::: Dados fornecidos :::

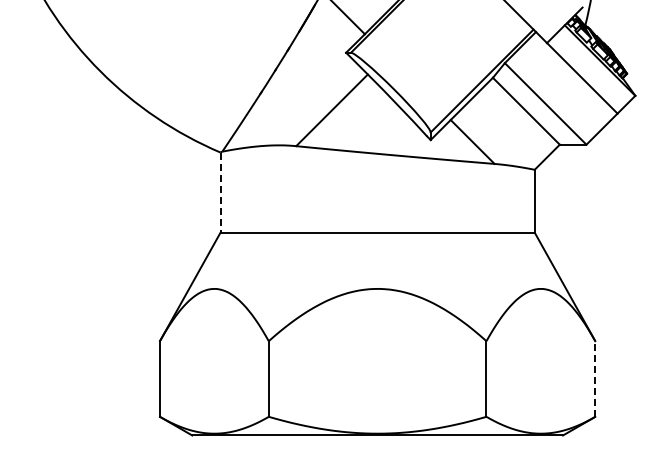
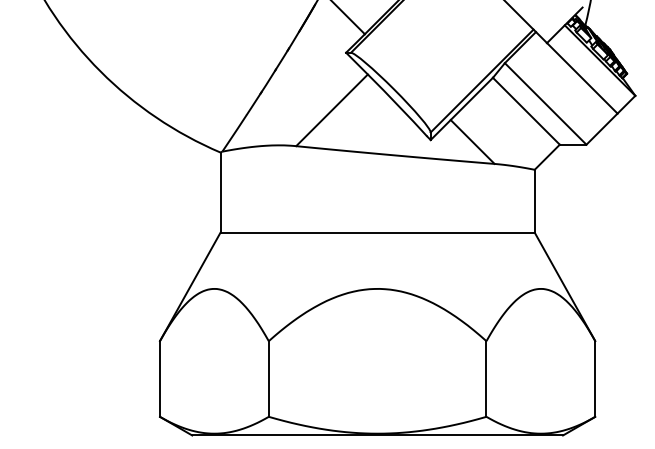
line at (220, 193): dashed -> solid
line at (595, 379): dashed -> solid
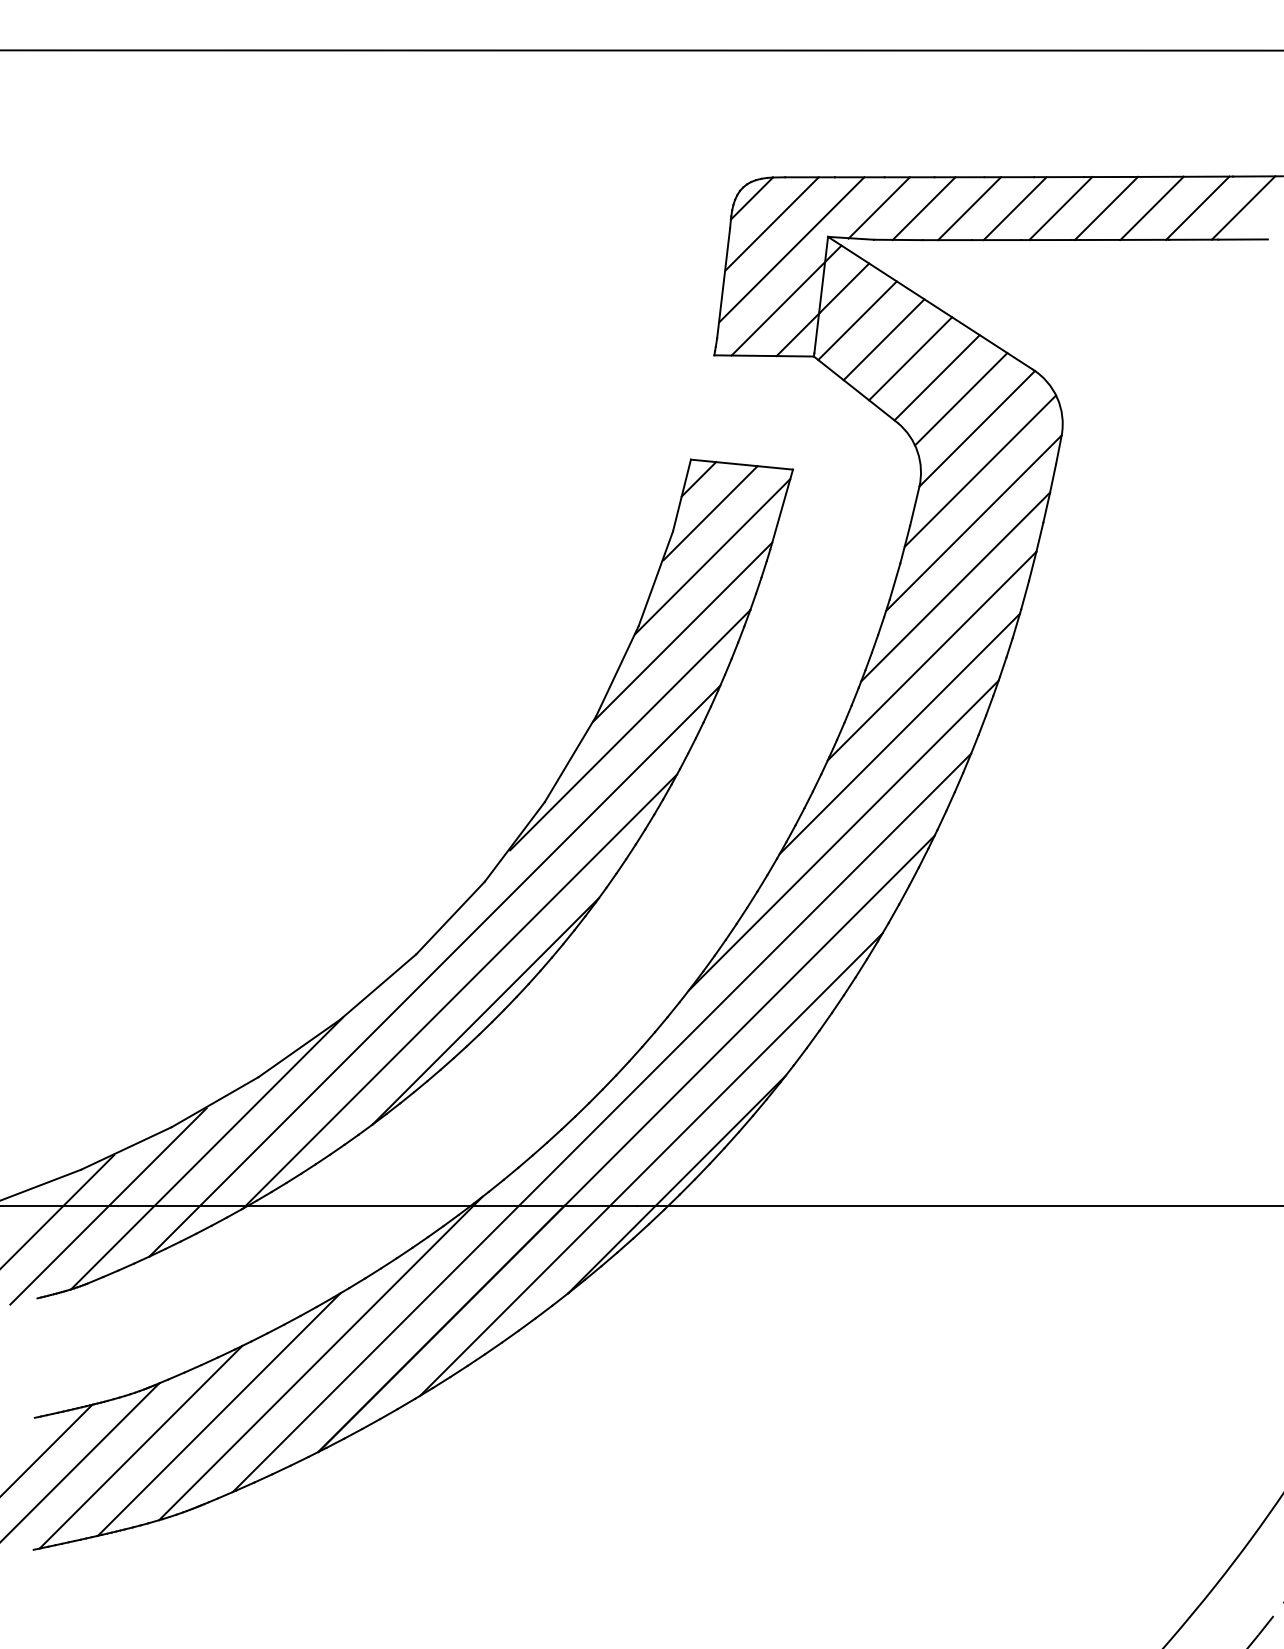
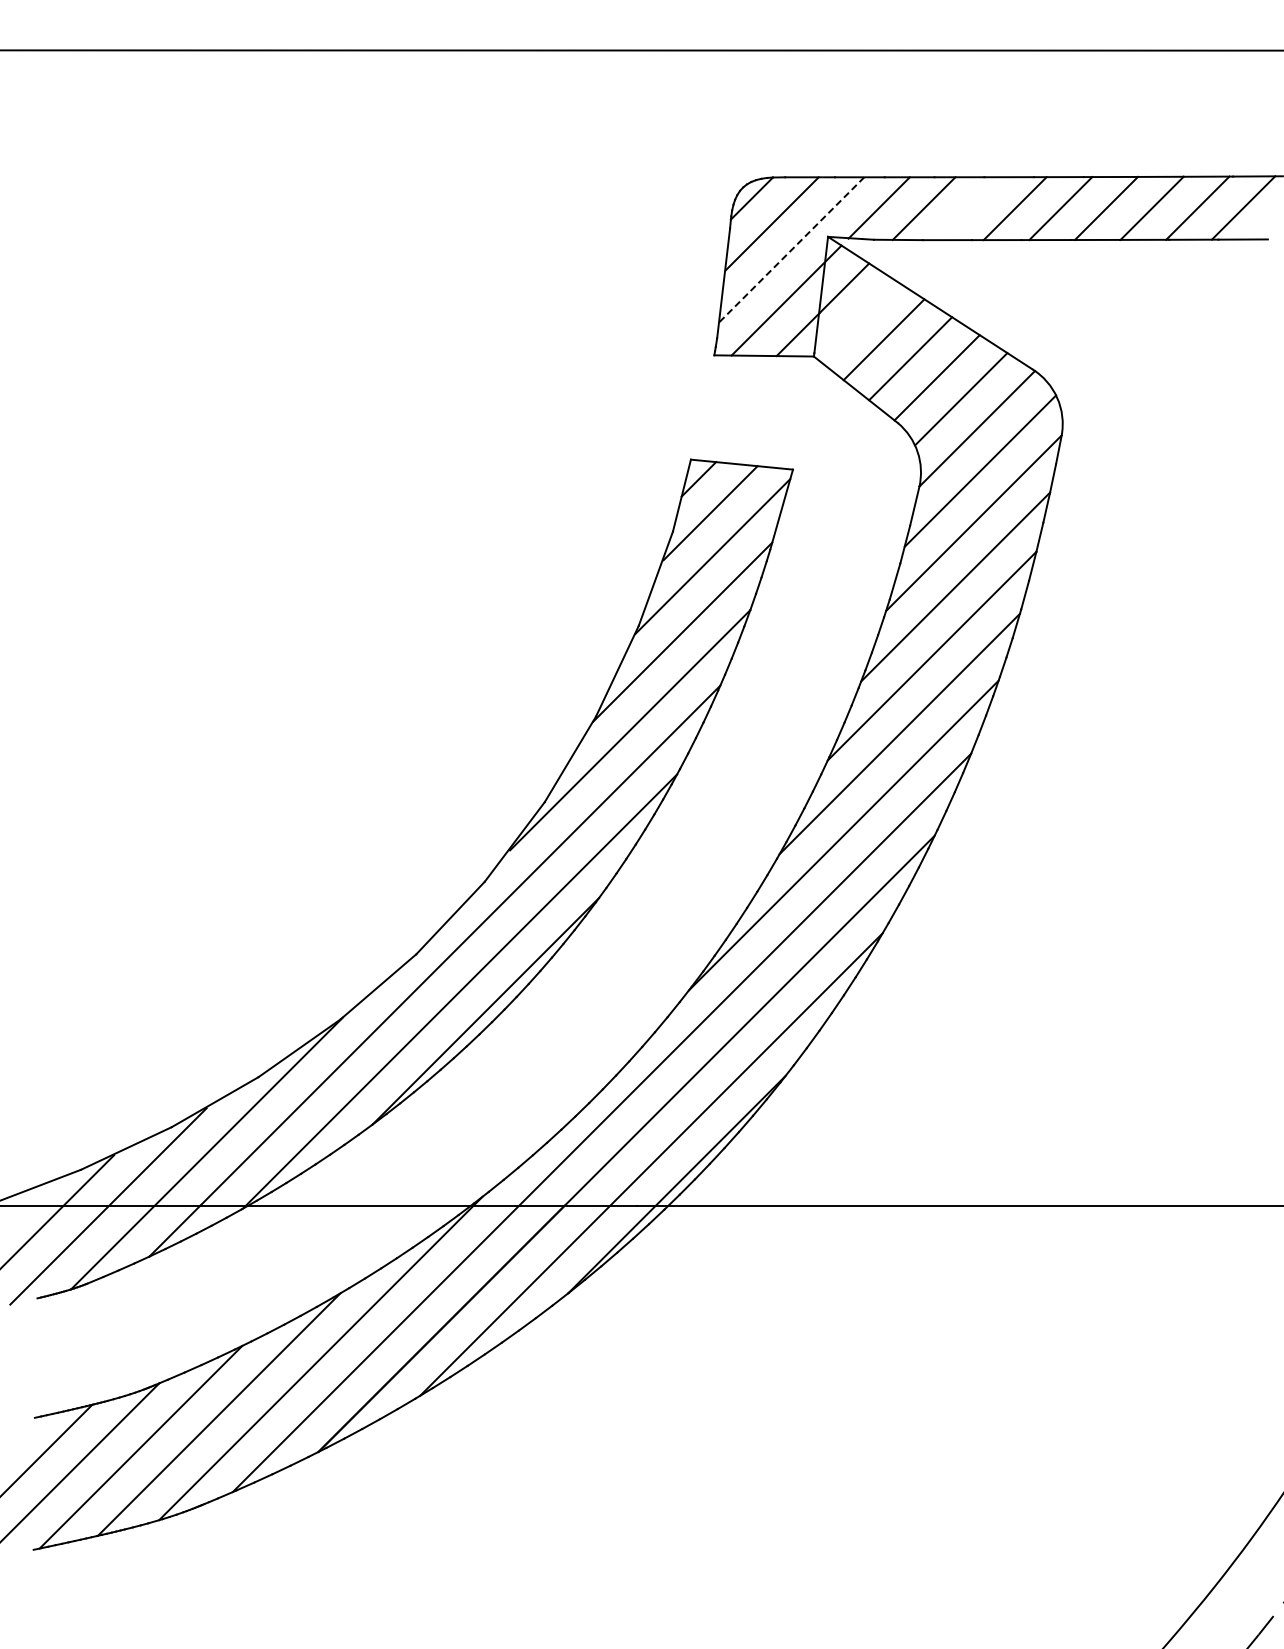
line at (969, 208): present -> none
line at (792, 249): solid -> dashed
line at (857, 320): present -> none
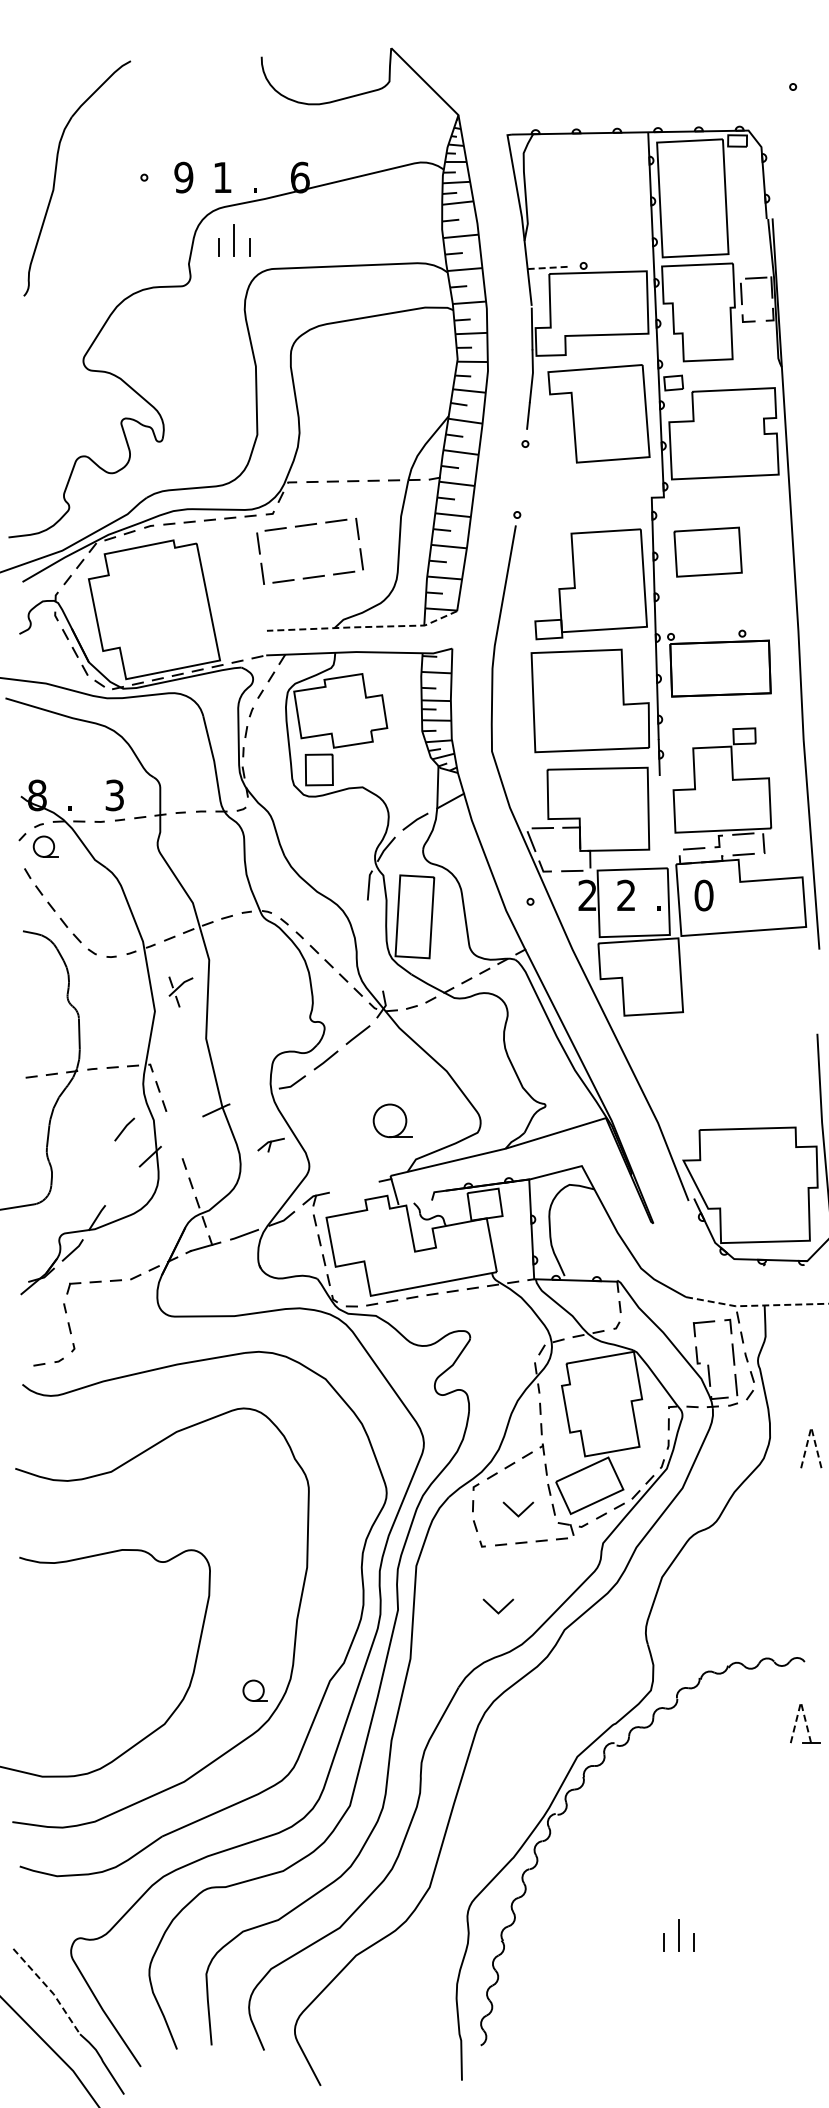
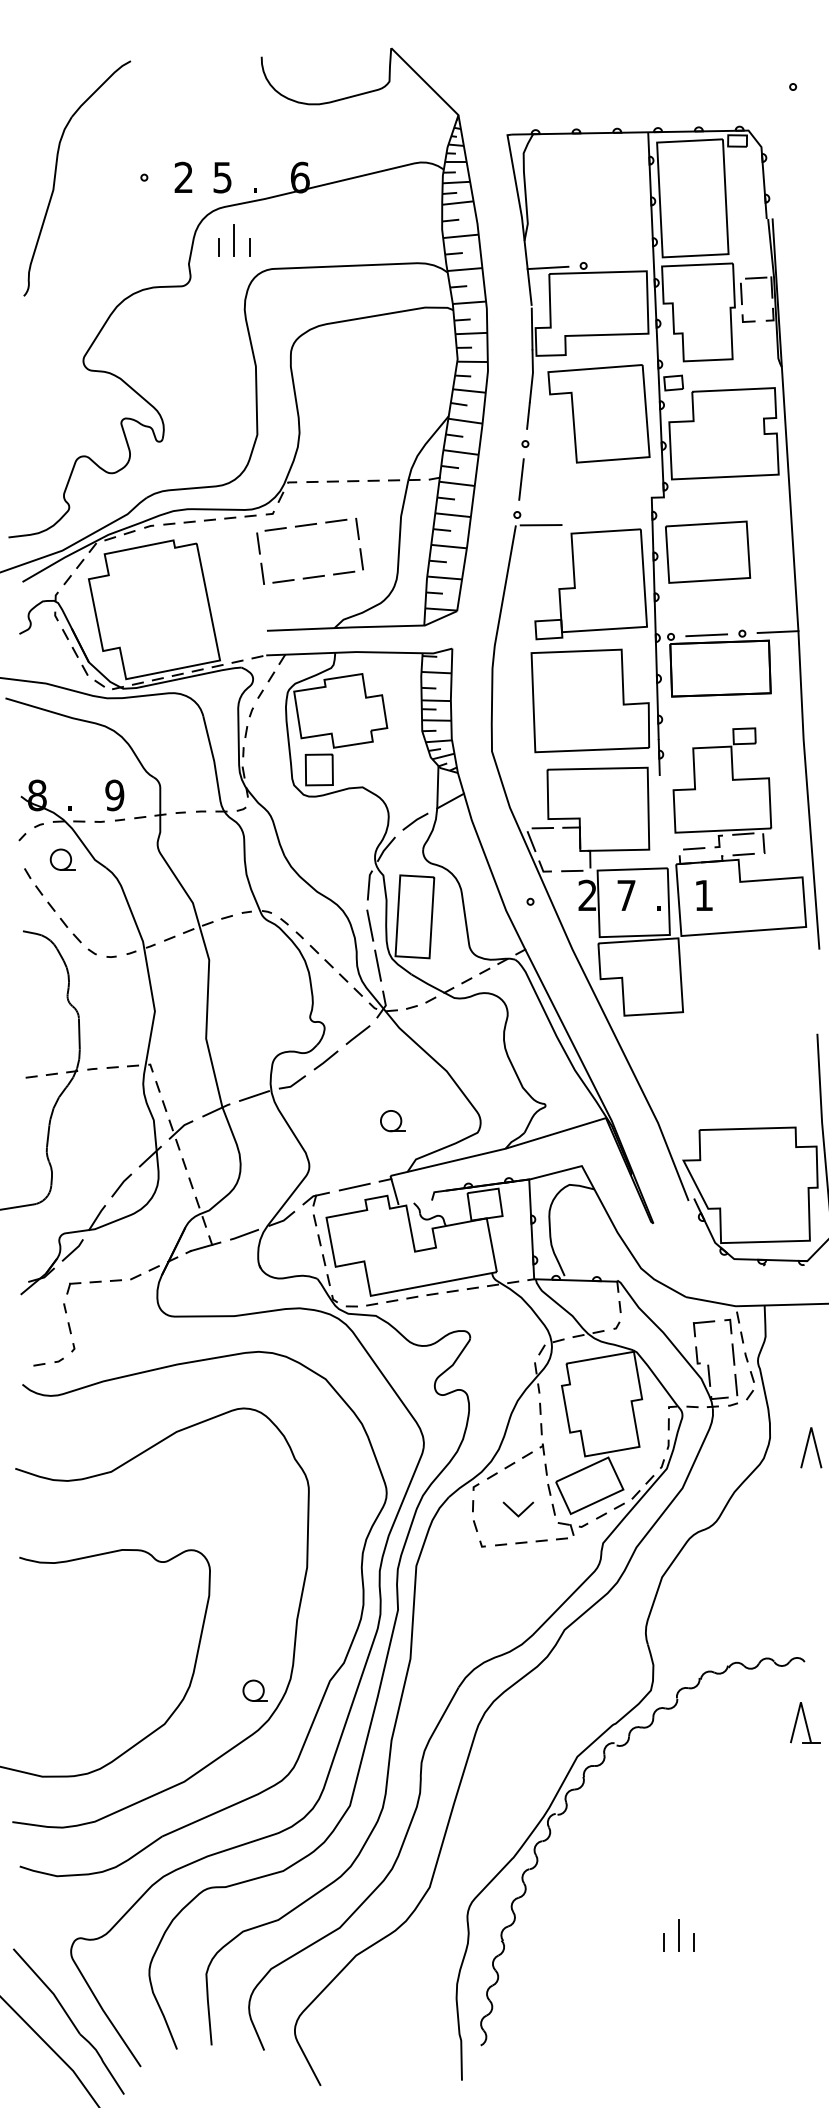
text at (183, 177): 9 -> 2
text at (222, 177): 1 -> 5
line at (548, 267): dashed -> solid
line at (521, 479): none -> present
line at (540, 525): none -> present
part at (707, 551) size: 70x52 px -> 87x64 px
line at (363, 627): dashed -> solid
line at (777, 632): none -> present
line at (706, 635): none -> present
text at (114, 795): 3 -> 9
part at (45, 846) position: (45, 846) -> (62, 859)
text at (626, 894): 2 -> 7
text at (703, 895): 0 -> 1
line at (370, 925): none -> present
line at (378, 965): none -> present
part at (180, 991) position: (180, 991) -> (180, 1134)
line at (254, 1095): none -> present
part at (392, 1120) size: 41x36 px -> 26x23 px
line at (124, 1129) position: (124, 1129) -> (121, 1185)
part at (270, 1144): present -> none
line at (354, 1186): none -> present
line at (756, 1305): dashed -> solid
line at (811, 1427): dashed -> solid
line at (495, 1609): present -> none
line at (800, 1702): dashed -> solid
line at (50, 1990): dashed -> solid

:::

Seu objetivo: Organize em uma tabela Markdown as linhas dos registros, começando na que contém "line at (969, 208): present -> none" e terminando na que contém "line at (857, 320): present -> none", sem as linhas em branco. Use as colunas Número e Linha.

Resposta:
| Número | Linha |
|---|---|
| 1 | line at (969, 208): present -> none |
| 2 | line at (792, 249): solid -> dashed |
| 3 | line at (857, 320): present -> none |